Zahlen sind schon was tolles, und mit Graf Zahl aus der Sesamstrasse lernen schon die Jüngsten, dass das Zählen Spaß machen kann.
Und was den Kleinsten so viel Freude bereitet, soll in Osnabrück den Größeren – die schon ohne Stützrad Fahrradfahren können – noch viel mehr Lustgewinn bereiten. Verwaltung und Politik wollen dafür richtig Geld ausgeben: Für das Zählen und für die Zahlen.
Warum nicht mit Echtzeit-Zahlen die Ampeln steuern?
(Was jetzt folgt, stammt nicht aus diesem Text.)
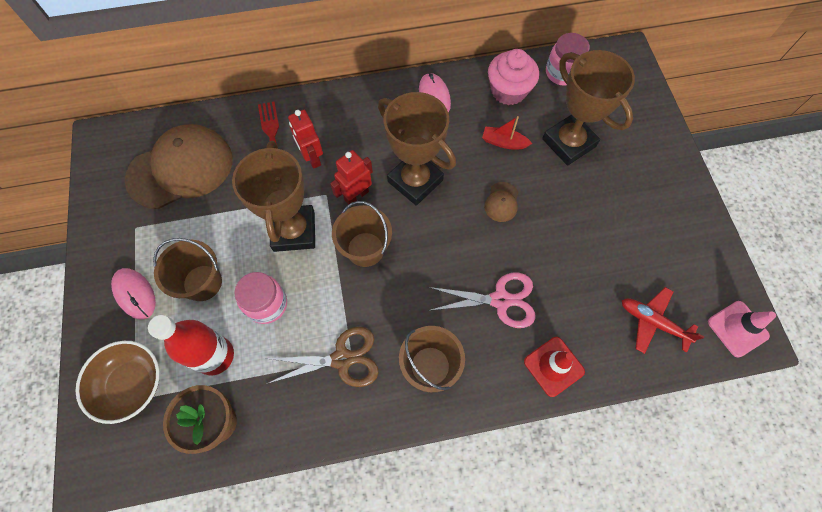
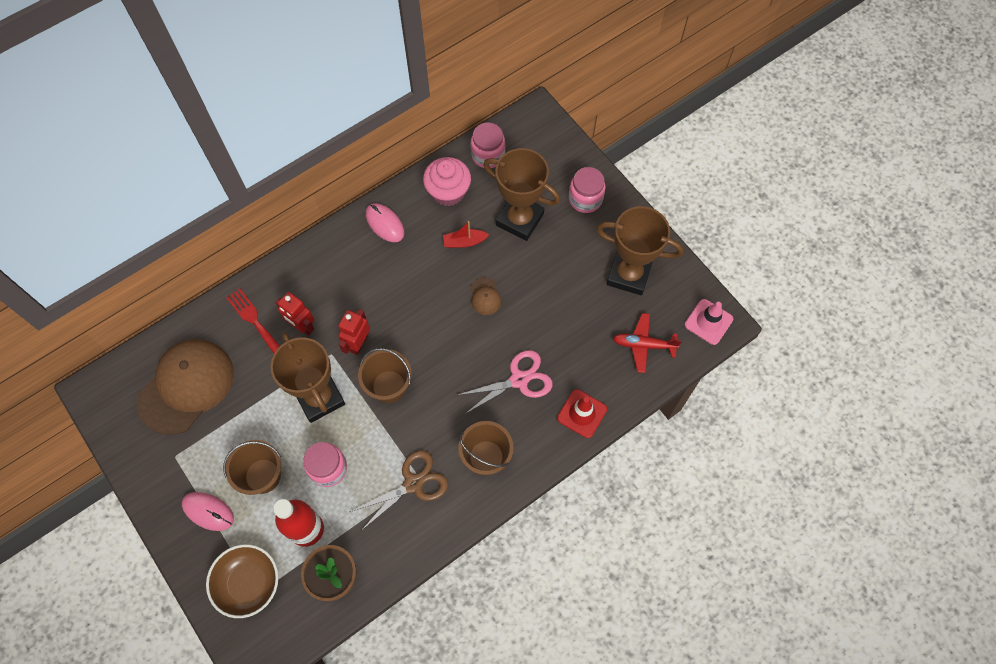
camera: 25 degrees left, 0 degrees up
(415, 181) = (403, 309): brown trophy -> brown trophy (628, 274)
(645, 149) = (585, 199): none -> pink jar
Zählen kann auch richtig sinnvoll sein, und vor allem wenn der Verkehr gezählt wird. Richtig eingesetzt, vernetzt und programmiert, kann mit Hilfe einer Verkehrszählungsanlage der Verkehr verflüssigt werden und aus Staufallen wird eine „Grüne Welle“. Wenn man es richtig macht und die richtigen Dinge zählt, natürlich.
OK, für Osnabrück ist so eine Vernetzung von Daten und Ampeln Utopie. Die Ampeln in der Hasestadt schalten zumeist einfach stumpf und stupide den ganzen Tag über das immer gleiche Programm durch, egal ob sich dichter Berufsverkehr durch die Stadt wälzt, das Lotter Kreuz gesperrt ist oder spät in der Nacht nur vereinzelt mal ein einsames Fahrzeug unterwegs ist.
Irgendwann im Verlauf eines langen Tages wird das unflexible, weil nicht über aktuelle Verkehrsdaten verfügende hartverdrahtete Ampelprogramm dann schon den richtigen Takt finden. Die 70er Jahre lassen grüßen.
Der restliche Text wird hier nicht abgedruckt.